Known-groups validity
To evaluate known-groups validity of the PROMIS-Deaf Profile measures, we divided our study participants into approximate quartiles, based first on their Global Health-Mental scores and based second on their Global Health-Physical scores. Via analysis of variance (ANOVA), we then compared the PROMIS-Deaf Profile domain-specific measure scores (i.e., Anger, Anxiety, Depression, Fatigue, Social Isolation, Social Support, Communication Health, ELCE) of participants with the lowest quartile Global Health-Mental scores (i.e., raw scores from 4 to 12) vs. those with the highest quartile Global Health-Mental scores (i.e., raw scores from 16 to 20). We conducted a similar set of ANOVA-based PROMIS-Deaf Profile measure score comparisons between participants with the lowest quartile Global Health-Physical scores (raw scores 4 to 13) vs. those with the highest quartile Global Health-Physical scores (raw scores 17 to 20). For all of these comparisons, we hypothesized that study participants with high quartile Global Health status (i.e., better overall mental or physical health) would have, on average, better PROMIS-Deaf Profile domain-specific health status than those with low quartile Global Health status (i.e., worse overall mental or physical health).

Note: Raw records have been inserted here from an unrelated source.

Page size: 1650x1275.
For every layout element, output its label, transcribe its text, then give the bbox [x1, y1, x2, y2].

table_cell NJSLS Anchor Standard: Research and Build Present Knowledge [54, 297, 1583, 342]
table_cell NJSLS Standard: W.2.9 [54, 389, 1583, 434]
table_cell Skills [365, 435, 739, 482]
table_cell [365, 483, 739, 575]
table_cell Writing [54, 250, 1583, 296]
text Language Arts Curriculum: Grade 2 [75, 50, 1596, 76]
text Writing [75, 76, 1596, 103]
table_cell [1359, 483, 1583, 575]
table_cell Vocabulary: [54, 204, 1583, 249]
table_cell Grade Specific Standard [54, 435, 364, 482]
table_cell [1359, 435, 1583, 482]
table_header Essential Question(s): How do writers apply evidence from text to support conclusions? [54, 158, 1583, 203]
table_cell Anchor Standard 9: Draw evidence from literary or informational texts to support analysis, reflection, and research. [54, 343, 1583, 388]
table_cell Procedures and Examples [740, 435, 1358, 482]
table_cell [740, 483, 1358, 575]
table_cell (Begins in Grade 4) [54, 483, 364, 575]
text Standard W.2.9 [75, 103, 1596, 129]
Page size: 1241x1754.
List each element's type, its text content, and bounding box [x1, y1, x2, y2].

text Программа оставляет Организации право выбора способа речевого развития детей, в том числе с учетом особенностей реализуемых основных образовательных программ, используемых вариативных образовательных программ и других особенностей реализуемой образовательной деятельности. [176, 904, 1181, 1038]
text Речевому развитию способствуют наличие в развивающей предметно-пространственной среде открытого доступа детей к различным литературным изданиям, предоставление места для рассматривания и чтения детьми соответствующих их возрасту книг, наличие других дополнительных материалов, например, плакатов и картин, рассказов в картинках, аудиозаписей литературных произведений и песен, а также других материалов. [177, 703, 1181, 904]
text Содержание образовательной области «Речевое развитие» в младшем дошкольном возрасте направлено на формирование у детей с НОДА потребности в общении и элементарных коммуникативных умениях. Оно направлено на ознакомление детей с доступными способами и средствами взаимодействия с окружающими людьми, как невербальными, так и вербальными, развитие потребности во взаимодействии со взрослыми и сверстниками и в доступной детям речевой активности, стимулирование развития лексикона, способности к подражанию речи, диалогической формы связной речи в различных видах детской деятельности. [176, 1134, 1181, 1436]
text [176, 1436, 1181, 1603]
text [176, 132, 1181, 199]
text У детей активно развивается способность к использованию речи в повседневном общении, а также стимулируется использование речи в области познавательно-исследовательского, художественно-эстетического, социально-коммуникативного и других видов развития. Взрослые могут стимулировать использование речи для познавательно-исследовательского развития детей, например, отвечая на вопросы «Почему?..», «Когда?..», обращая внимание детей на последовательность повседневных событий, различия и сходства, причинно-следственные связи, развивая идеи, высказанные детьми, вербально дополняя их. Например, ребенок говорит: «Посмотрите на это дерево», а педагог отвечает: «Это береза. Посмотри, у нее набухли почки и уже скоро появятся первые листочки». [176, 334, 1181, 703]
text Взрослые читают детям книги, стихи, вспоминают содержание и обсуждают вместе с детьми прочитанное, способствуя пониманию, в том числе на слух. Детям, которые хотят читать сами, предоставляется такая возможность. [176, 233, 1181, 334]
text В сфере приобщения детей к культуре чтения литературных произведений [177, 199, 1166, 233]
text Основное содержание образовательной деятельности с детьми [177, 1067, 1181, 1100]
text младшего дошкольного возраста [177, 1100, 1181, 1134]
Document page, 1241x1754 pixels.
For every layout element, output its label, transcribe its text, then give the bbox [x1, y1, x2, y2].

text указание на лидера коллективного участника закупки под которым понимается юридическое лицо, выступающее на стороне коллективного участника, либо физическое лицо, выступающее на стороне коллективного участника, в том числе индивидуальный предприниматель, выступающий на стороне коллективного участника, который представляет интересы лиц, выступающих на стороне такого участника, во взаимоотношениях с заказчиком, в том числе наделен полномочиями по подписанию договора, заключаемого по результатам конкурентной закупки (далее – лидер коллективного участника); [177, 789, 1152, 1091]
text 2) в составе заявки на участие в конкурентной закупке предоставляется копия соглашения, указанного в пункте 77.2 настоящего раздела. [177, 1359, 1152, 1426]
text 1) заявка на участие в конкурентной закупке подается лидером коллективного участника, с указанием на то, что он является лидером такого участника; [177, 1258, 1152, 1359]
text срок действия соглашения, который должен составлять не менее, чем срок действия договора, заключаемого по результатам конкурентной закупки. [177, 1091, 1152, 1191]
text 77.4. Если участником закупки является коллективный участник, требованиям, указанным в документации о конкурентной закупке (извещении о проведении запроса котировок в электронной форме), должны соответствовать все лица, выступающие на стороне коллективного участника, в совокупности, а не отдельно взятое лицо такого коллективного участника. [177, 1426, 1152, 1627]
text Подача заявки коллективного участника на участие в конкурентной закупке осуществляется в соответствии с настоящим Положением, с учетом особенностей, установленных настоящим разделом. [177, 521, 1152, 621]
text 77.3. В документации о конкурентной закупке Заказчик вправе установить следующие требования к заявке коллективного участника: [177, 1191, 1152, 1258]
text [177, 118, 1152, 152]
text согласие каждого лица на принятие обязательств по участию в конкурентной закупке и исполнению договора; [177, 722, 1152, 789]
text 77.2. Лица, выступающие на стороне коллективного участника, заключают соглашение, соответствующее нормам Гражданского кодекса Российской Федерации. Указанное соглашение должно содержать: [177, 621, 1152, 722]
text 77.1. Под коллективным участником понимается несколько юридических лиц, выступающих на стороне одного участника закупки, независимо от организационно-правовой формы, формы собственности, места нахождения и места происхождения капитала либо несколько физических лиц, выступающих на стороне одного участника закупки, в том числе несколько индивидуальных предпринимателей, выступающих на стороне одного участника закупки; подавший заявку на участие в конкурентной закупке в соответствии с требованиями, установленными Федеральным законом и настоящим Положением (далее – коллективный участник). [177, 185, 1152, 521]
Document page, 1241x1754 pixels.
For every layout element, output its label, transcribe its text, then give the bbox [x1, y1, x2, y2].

Finally, we compared all PROMIS-Deaf Profile measure scores of our study participants by select demographic (i.e., age, gender, level of education, race/ethnicity, preferred language) and clinical variables (current hearing level, functional hearing status, when hearing loss occurred, if hearing loss is clinical/non-clinical, if family background includes DHH members). For all ANOVAs, we used an F test p value < 0.05 to indicate statistically significant group differences, and we calculated Cohen’s D values to report group mean difference-based effect sizes. We conducted these ANOVA validity analyses in IBM SPSS (version 25) [18].
Sample size requirements
We determined our study’s required sample size on the basis of it being large enough to conduct (a) robust unidimensional CFA analyses, (b) two-levels-per-factor DIF studies, and, as required, (c) accurate estimation of new IRT item parameters, from which individual participant scores could be estimated. For CFA analyses and GRM-based IRT parameter estimation, sample size recommendations range from N = 200 to 1000 (ref) or a minimum of 5 to 10 individuals per item. For DIF studies employing an IRT-based ability score estimate, a minimum sample size of N = 500, with a minimum of n = 200 participants per factor level within each DIF factor tested, is required [28, 29]. Therefore, we required a minimum n = 500 ASL-Only Subsample study participants and a minimum n = 200 ASL + English Subsample study participants to appropriately conduct our planned item presentation method DIF analyses. If this initial DIF study (i.e., ASL-Only vs. ASL + English) were to indicate meaningful item presentation method DIF impact, we would need to be prepared to proceed with PROMIS-Deaf Profile measure development using distinct ASL-Only- and ASL + English-specific samples. For our additional DIF studies, we anticipated our obtained sample would allow us to compare study participants by age (≤40 years vs. > 40 years), education (≤ high school degree vs. > high school degree), and gender (male vs. female).